Page layout parsing data
★ ★ ★
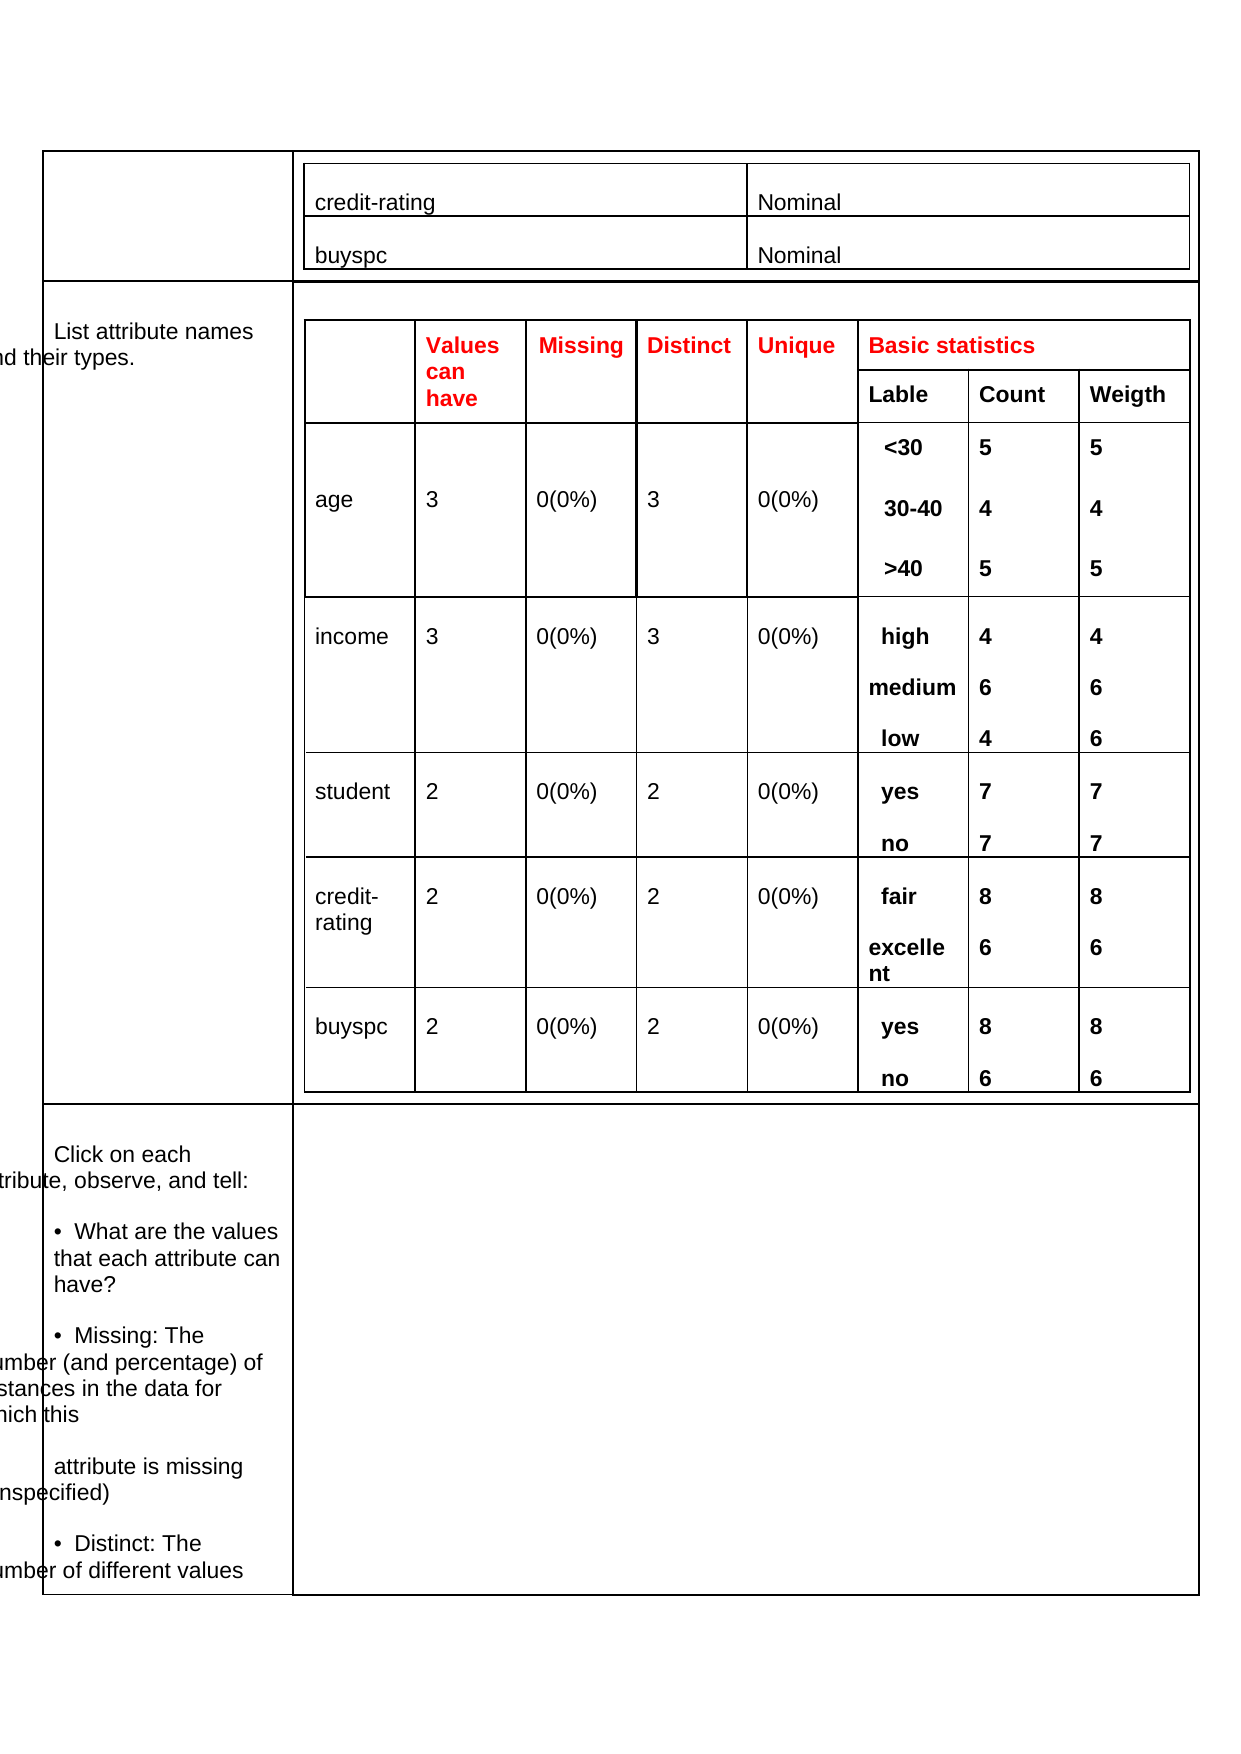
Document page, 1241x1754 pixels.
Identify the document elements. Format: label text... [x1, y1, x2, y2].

table_cell List attribute names and their types. [44, 282, 292, 1103]
table_cell [294, 152, 1198, 280]
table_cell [44, 1105, 292, 1593]
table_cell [44, 152, 292, 280]
table_cell [294, 1105, 1198, 1593]
table_cell [294, 283, 1198, 1103]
★ ★ ★
TASK REQUIREMENTS: Leave the pictures out and print every record exactly.

REPLY TO THE EXERCISE:
Document page, 1241x1754 pixels.
Identify the document elements. Format: label text... [x1, y1, x2, y2].

table_cell List attribute names and their types. [44, 282, 292, 1103]
table_cell [294, 152, 1198, 280]
table_cell [44, 1105, 292, 1593]
table_cell [44, 152, 292, 280]
table_cell [294, 1105, 1198, 1593]
table_cell [294, 283, 1198, 1103]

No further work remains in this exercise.